Collected data entries:
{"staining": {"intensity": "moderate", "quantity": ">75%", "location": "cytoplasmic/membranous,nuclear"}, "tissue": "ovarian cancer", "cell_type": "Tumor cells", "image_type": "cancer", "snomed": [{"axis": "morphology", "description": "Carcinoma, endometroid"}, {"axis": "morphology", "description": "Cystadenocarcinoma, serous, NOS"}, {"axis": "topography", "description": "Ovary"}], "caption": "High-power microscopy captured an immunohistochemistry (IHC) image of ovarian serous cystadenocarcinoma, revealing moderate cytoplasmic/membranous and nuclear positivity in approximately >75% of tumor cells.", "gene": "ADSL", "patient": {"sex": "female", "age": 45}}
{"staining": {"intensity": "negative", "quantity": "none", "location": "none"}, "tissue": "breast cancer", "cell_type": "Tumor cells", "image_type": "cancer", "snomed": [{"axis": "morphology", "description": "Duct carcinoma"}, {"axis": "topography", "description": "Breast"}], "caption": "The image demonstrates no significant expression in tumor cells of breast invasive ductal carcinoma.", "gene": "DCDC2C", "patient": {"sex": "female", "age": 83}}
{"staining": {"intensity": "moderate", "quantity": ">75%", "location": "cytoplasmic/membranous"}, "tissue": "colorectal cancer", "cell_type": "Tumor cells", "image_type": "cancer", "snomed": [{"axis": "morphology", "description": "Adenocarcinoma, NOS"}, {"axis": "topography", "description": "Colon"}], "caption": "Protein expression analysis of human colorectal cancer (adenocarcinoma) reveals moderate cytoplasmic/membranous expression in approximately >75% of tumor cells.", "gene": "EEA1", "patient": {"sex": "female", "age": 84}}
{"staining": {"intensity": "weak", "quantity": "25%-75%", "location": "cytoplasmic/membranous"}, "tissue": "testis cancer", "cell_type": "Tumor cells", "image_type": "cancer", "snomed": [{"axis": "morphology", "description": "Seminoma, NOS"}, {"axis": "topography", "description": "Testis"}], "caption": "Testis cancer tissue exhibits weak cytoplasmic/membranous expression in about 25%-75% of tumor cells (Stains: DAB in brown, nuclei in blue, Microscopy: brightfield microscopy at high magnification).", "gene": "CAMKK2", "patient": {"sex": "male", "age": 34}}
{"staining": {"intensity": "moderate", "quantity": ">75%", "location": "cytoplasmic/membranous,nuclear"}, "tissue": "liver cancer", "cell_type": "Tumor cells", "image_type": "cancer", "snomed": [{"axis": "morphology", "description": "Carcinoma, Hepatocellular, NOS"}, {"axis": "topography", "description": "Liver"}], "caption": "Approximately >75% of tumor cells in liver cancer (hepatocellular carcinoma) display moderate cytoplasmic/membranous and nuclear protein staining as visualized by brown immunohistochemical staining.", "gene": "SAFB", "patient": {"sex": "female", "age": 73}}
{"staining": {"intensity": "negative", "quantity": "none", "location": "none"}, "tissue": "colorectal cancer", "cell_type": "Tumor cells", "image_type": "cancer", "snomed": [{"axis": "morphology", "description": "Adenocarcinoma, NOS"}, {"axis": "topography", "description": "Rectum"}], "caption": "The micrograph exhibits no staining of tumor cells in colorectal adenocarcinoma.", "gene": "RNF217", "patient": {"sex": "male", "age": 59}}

Prompt — Each line in the data that holds the word "none" must be copied.

Written response —
{"staining": {"intensity": "negative", "quantity": "none", "location": "none"}, "tissue": "breast cancer", "cell_type": "Tumor cells", "image_type": "cancer", "snomed": [{"axis": "morphology", "description": "Duct carcinoma"}, {"axis": "topography", "description": "Breast"}], "caption": "The image demonstrates no significant expression in tumor cells of breast invasive ductal carcinoma.", "gene": "DCDC2C", "patient": {"sex": "female", "age": 83}}
{"staining": {"intensity": "negative", "quantity": "none", "location": "none"}, "tissue": "colorectal cancer", "cell_type": "Tumor cells", "image_type": "cancer", "snomed": [{"axis": "morphology", "description": "Adenocarcinoma, NOS"}, {"axis": "topography", "description": "Rectum"}], "caption": "The micrograph exhibits no staining of tumor cells in colorectal adenocarcinoma.", "gene": "RNF217", "patient": {"sex": "male", "age": 59}}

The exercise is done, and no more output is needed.